En 2016, l’honorable Bill Morneau, alors ministre des Finances du Canada, avait défrayé la chronique en affirmant que les Canadiens devraient s’habituer à la précarité du travail et à ce qu’il qualifiait d’emplois « mobiles ». Ses commentaires ont suscité de vifs débats publics quant à la situation de précarité de travail au Canada et à la possibilité que cette dernière devienne une réalité de plus en plus inévitable.
Les recherches sur le sujet font souvent état de la difficulté à bien définir le concept de « précarité ». Par conséquent, les estimations du nombre de Canadiens occupant un emploi précaire varient en fonction de l’étendue de la définition. Toutefois, il est généralement admis que les conditions de travail précaires se caractérisent par des facteurs tels que des salaires bas, peu ou pas d’avantages sociaux, et des emplois contractuels, saisonniers ou à temps partiel, alors que l’employé souhaiterait travailler à temps plein.
Dans un rapport de 2018 des Comptables professionnels agréés du Canada, intitulé Le travail précaire au Canada : qui sont les personnes réellement à risque?, on fait valoir que si la part globale du travail à temps partiel est demeurée à peu près stable depuis les années 1990, il y a eu des augmentations notables dans quelques secteurs clés : information, culture et loisirs; hébergement et services de restauration; et éducation. Malheureusement, les universités publiques du Nouveau-Brunswick n’ont pas été épargnées.
Il s’agit là du comble de l’ironie. Comment se fait-il que les établissements qui se consacrent à l’amélioration des perspectives d’avenir de nos jeunes offrent de moins en moins de perspectives équitables à leurs propres employés, les pédagogues de notre pays?
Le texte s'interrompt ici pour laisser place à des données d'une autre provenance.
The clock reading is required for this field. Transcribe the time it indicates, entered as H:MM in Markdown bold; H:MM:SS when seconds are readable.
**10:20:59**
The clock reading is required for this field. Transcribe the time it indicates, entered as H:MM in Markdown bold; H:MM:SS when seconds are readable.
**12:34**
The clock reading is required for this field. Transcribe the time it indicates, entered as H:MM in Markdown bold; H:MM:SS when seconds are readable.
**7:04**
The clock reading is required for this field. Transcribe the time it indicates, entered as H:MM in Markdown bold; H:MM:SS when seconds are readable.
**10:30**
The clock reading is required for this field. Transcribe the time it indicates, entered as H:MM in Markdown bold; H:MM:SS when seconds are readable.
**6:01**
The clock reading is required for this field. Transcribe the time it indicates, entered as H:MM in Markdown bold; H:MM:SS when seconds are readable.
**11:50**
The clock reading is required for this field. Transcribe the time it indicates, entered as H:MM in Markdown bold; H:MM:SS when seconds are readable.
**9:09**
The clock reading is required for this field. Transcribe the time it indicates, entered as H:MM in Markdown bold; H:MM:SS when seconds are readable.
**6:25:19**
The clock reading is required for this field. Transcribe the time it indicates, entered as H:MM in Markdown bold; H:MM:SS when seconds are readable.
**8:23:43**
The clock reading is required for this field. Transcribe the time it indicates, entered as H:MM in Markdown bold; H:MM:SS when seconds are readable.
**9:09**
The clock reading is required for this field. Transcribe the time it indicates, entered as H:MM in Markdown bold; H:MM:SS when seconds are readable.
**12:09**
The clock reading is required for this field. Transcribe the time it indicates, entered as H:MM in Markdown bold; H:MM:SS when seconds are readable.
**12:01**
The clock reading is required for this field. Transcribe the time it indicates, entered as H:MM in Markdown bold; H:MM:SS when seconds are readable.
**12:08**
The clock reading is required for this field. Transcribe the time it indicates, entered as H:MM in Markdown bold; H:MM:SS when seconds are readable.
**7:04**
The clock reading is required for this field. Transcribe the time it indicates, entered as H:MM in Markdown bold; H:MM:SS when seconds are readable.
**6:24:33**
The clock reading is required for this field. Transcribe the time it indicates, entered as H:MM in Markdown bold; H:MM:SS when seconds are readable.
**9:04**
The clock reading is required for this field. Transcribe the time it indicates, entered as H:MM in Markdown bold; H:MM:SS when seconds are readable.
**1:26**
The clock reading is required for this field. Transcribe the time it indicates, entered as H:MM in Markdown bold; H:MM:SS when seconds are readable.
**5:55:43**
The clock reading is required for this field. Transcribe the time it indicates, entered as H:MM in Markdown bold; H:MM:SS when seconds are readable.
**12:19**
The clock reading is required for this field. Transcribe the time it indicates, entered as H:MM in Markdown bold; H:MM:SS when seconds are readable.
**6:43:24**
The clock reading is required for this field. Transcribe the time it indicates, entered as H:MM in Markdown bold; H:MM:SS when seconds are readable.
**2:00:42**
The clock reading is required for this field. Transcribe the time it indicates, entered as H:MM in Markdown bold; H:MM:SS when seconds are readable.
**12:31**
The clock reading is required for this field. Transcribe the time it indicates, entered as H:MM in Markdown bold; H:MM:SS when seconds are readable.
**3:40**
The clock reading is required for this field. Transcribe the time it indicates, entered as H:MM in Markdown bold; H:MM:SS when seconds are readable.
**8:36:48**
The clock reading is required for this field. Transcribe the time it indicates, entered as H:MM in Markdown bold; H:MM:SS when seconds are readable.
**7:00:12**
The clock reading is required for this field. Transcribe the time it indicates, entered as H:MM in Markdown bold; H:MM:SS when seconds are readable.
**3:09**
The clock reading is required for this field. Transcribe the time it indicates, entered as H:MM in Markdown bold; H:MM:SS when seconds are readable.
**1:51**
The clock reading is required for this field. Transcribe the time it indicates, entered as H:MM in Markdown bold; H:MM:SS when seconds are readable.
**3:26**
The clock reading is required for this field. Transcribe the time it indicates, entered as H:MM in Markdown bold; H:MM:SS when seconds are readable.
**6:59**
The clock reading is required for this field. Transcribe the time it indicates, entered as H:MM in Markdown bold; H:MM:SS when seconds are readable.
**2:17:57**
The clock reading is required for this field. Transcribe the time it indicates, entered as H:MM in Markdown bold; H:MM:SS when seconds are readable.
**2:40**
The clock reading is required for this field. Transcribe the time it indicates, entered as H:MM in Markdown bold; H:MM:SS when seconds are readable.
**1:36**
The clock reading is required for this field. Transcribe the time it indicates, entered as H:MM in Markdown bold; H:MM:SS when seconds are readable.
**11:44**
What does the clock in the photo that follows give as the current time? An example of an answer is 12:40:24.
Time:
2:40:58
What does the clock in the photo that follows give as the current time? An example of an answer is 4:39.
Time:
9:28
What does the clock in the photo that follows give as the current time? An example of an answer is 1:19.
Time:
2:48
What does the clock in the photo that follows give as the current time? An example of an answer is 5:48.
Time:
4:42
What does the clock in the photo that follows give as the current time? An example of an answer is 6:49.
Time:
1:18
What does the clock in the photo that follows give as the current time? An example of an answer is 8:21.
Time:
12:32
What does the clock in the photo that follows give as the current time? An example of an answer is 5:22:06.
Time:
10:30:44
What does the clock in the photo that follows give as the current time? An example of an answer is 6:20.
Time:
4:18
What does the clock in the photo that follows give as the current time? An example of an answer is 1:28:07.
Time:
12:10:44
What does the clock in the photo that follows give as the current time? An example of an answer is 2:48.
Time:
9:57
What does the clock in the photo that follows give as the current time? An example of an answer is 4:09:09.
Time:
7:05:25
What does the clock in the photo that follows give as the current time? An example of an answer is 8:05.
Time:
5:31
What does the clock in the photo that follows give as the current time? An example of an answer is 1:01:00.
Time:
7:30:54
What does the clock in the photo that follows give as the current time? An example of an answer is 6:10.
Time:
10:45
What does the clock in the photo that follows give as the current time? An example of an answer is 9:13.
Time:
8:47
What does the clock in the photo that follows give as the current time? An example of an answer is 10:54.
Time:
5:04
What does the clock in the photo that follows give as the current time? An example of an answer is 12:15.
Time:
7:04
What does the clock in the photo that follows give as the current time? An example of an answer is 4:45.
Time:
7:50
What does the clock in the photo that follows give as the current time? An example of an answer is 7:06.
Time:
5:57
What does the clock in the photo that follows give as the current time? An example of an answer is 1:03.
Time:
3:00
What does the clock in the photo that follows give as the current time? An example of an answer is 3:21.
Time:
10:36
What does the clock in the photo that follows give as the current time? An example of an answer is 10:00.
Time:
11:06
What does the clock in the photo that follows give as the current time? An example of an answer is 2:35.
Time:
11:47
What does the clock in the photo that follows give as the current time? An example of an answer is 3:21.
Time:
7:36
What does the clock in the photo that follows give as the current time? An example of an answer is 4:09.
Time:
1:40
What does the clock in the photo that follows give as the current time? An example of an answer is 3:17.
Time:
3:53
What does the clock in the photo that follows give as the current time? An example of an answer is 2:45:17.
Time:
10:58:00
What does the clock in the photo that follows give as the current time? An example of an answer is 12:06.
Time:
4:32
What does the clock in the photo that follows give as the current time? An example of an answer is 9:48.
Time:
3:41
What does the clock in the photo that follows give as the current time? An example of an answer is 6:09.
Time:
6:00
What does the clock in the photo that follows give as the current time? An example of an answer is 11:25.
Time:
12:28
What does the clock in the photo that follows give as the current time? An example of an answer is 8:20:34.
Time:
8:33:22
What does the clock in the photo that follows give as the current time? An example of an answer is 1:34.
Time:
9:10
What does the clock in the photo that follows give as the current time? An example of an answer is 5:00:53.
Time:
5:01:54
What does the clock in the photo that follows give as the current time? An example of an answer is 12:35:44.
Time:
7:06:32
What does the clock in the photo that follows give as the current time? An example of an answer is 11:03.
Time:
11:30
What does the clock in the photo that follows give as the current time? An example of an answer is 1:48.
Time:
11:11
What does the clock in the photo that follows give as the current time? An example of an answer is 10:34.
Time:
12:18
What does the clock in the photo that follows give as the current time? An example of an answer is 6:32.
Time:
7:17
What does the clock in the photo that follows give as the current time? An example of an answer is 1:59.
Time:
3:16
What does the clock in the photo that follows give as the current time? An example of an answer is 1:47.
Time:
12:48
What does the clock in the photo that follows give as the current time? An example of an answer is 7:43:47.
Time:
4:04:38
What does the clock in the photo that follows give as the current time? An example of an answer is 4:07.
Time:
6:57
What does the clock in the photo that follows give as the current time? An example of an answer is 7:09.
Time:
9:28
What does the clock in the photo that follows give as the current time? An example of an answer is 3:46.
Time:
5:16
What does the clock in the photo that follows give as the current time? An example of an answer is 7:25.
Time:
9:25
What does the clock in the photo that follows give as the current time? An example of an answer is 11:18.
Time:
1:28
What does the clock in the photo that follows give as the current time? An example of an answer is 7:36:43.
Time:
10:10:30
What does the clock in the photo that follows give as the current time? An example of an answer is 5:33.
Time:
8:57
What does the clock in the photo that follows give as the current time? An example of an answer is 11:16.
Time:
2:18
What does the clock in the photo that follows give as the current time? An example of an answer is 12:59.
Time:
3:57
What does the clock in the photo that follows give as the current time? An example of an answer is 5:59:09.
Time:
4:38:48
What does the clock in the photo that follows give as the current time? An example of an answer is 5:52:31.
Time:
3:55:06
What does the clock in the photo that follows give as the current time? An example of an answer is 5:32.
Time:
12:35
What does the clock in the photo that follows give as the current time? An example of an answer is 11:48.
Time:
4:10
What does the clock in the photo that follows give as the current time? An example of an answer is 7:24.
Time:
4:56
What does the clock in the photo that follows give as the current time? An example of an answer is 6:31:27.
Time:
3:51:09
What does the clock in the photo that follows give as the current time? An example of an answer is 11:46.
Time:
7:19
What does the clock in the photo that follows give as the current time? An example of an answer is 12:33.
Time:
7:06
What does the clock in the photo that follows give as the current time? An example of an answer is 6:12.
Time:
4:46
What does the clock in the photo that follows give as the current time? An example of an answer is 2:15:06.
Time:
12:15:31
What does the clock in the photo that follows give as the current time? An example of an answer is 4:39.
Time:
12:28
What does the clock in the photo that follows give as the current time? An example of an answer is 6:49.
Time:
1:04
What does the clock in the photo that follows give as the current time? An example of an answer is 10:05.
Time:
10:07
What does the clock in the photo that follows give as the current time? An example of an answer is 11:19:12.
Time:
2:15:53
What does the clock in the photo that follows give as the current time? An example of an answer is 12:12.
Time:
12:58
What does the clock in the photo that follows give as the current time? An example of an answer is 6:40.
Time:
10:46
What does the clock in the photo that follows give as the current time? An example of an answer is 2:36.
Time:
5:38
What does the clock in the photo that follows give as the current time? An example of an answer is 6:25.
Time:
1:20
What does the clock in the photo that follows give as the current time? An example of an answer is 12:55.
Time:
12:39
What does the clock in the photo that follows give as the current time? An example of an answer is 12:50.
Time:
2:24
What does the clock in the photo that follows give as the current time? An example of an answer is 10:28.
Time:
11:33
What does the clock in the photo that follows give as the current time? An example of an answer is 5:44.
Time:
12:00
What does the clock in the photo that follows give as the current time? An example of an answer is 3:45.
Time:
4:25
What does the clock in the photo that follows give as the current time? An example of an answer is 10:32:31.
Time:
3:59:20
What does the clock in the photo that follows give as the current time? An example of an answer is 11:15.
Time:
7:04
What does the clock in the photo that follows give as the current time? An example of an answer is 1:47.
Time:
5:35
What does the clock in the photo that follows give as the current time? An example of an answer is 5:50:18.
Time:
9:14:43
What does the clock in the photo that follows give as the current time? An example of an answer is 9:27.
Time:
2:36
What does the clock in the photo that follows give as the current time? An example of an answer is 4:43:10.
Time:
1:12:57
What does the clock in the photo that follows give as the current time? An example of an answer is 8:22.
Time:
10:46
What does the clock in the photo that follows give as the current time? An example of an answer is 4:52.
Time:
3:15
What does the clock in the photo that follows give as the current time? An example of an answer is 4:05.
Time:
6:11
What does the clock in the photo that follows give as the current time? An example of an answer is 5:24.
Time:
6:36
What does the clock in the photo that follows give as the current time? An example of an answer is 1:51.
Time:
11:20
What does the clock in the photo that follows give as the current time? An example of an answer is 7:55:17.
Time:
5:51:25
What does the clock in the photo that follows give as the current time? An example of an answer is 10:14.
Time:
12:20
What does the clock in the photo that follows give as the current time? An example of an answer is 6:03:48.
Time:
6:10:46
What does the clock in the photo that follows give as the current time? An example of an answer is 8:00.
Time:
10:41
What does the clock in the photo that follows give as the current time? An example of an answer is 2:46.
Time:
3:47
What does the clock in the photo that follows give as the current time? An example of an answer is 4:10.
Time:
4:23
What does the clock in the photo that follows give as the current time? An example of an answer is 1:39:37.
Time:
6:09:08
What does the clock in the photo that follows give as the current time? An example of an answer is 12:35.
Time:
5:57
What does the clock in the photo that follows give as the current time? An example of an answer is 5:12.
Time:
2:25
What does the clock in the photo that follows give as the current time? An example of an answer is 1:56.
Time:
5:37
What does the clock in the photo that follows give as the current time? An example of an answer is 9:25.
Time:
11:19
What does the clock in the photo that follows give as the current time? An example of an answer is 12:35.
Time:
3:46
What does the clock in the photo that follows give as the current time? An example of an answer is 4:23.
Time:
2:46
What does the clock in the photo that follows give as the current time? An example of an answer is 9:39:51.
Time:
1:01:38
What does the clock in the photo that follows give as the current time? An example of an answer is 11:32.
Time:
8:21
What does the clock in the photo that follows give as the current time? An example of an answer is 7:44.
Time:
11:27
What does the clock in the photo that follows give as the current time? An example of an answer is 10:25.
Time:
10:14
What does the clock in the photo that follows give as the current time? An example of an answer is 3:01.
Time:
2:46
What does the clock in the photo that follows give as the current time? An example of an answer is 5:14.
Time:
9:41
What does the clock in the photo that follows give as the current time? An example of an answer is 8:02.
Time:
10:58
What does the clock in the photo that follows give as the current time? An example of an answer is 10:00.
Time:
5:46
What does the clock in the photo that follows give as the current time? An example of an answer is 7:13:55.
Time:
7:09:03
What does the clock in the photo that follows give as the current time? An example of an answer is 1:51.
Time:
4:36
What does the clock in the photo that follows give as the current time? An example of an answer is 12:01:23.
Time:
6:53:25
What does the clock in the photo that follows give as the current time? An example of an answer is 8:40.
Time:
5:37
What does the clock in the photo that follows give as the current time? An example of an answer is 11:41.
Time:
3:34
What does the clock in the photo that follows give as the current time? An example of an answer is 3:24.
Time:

Malheureusement, nos universités publiques ne sont pas à l’abri de cette tendance aux conditions de travail précaires. En raison du sous-financement chronique de nos universités publiques qui subsiste depuis les années 1980, de plus en plus de professeurs et de bibliothécaires sont piégés dans des emplois contractuels à court terme ou à temps partiel pendant toute leur carrière, et cette tendance touche un nombre disproportionné de femmes et de groupes ethniques minoritaires. Ces professeurs et bibliothécaires sont privés de sécurité d’emploi, et la plupart doivent soumettre une nouvelle demande d’emploi tous les semestres pour reprendre leur poste. On les prive aussi de l’occasion de participer pleinement à la recherche et au service à l’institution qui, avec l’enseignement, forment les piliers du travail universitaire. La plupart d’entre eux ne touchent pas un salaire suffisant, et tous gagnent moins que leurs collègues à temps plein malgré le fait qu’ils s’acquittent des mêmes tâches.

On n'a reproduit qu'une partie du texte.